Add the following configuration:

<property>

<name>searcher.dir</name>

<value>/home/ysc/workspace/nutch1.2/data</value>

<description>

Path to root of crawl. This directory was searched (in

Order) for either the file Search-servers.txt, containing a list of

Distributed search servers, or the directory "index" containing

Merged indexes, or the directory "segments" containing segment

Indexes.

</description>

</property>

9, Vi/home/ysc/apache-tomcat-7.0.29/conf/server.xml

Will

<connector port= "8080" protocol= "http/1.1"

connectiontimeout= "20000"

redirectport= "8443"/>

To

<connector port= "8080" protocol= "http/1.1"

connectiontimeout= "20000"

Redirectport= "8443" uriencoding= "Utf-8"/>

10, Cd/home/ysc/apache-tomcat-7.0.29/bin

11./startup.sh

12. Visit: http://localhost:8080/nutch-1.2/

For more bug fixes and information on nutch1.2, please refer to the resources I released in CSDN: Http://download.csdn.net/user/yangshangchuan

Contact Us

The content source of this page is from Internet, which doesn't represent Alibaba Cloud's opinion; products and services mentioned on that page don't have any relationship with Alibaba Cloud. If the content of the page makes you feel confusing, please write us an email, we will handle the problem within 5 days after receiving your email.

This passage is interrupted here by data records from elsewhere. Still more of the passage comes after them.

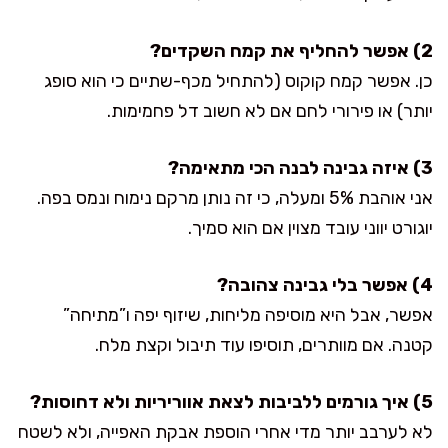
2) אפשר להחליף את קמח השקדים?
כן. אפשר קמח קוקוס (להתחיל מכף-שתיים כי הוא סופג
יותר) או פירורי לחם אם לא חשוב דל פחמימות.
3) איזה גבינה לבנה הכי מתאימה?
אני אוהבת 5% ומעלה, כי זה נותן מרקם נימוח ונמס בפה.
יוגורט יווני עובד מצוין אם הוא סמיך.
4) אפשר בלי גבינה צהובה?
אפשר, אבל היא מוסיפה מליחות, שיזוף יפה ו”מתיחה”
קטנה. אם מוותרים, תוסיפו עוד תיבול וקצת מלח.
5) איך גורמים ללביבות לצאת אווריריות ולא דחוסות?
לא לערבב יותר מדי אחרי הוספת אבקת האפייה, ולא לשטח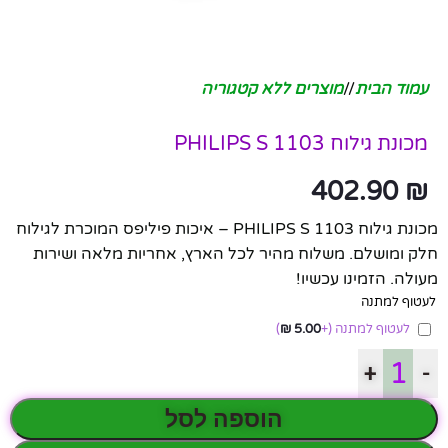
עמוד הבית
/
מוצרים ללא קטגוריה
מכונת גילוח PHILIPS S 1103
402.90
₪
מכונת גילוח PHILIPS S 1103 – איכות פיליפס המוכרת לגילוח
חלק ומושלם. משלוח מהיר לכל הארץ, אחריות מלאה ושירות
מעולה. הזמינו עכשיו!
לעטוף למתנה
לעטוף למתנה
(+
5.00
₪
)
+
-
הוספה לסל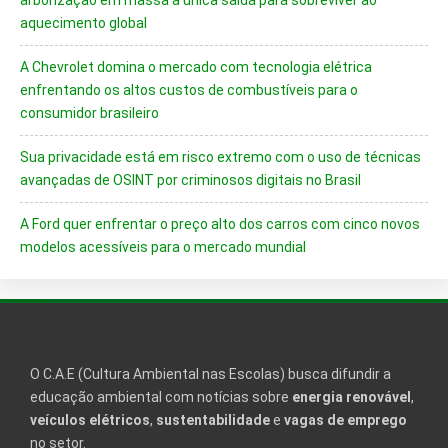
arborização em massa a única saída para sobreviver ao
aquecimento global
A Chevrolet domina o mercado com tecnologia elétrica
enfrentando os altos custos de combustíveis para o
consumidor brasileiro
Sua privacidade está em risco extremo com o uso de técnicas
avançadas de OSINT por criminosos digitais no Brasil
A Ford quer enfrentar o preço alto dos carros com cinco novos
modelos acessíveis para o mercado mundial
O C.A.E (Cultura Ambiental nas Escolas) busca difundir a
educação ambiental com notícias sobre
energia renovável
,
veículos elétricos
,
sustentabilidade
e
vagas de emprego
no setor.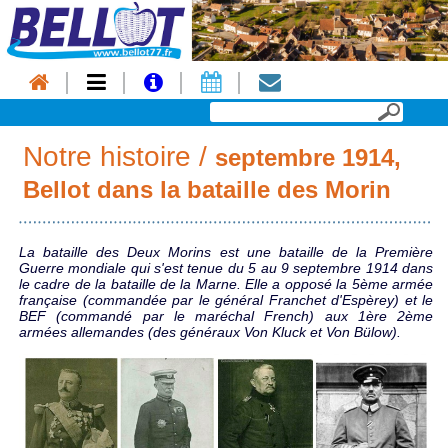
Notre histoire /
septembre 1914,
Bellot dans la bataille des Morin
La bataille des Deux Morins est une bataille de la Première
Guerre mondiale qui s'est tenue du 5 au 9 septembre 1914 dans
le cadre de la bataille de la Marne. Elle a opposé la 5ème armée
française (commandée par le général Franchet d'Espèrey) et le
BEF (commandé par le maréchal French) aux 1ère 2ème
armées allemandes (des généraux Von Kluck et Von Bülow).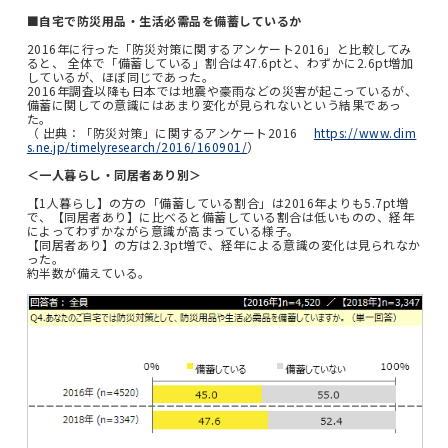
■自宅で防災用品・生活必需品を備蓄しているか
2016年に行った「防災対策に関するアンケート2016」と比較してみ
ると、 全体で「備蓄している」割合は47.6ptと、わずかに2.6pt増加
しているが、ほぼ同じであった。
2016年調査以降も日本では地震や豪雨などの災害が起こっているが、
備蓄に関しての意識にはあまり変化が見られないという結果であっ
た。
（ 出典：「防災対策」に関するアンケート2016
https://www.dim
s.ne.jp/timelyresearch/2016/160901/
）
＜一人暮らし・同居者あり別＞
【1人暮らし】の方の「備蓄している割合」は2016年よりも5.7pt増
で、【同居者あり】に比べると備蓄している割合は低いものの、経年
によってわずかながら意識が高まっている様子。
【同居者あり】の方は2.3pt増で、経年による意識の変化は見られなか
った。
約半数が備えている。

If you find any instances of plagiarism from the community, please send an email to: info-contact@alibabacloud.com and provide relevant evidence. A staff member will contact you within 5 working days.

A Free Trial That Lets You Build Big!

Start building with 50+ products and up to 12 months usage for Elastic Compute Service

  • Sales Support

    1 on 1 presale consultation

  • After-Sales Support

    24/7 Technical Support 6 Free Tickets per Quarter Faster Response

  • Alibaba Cloud offers highly flexible support services tailored to meet your exact needs.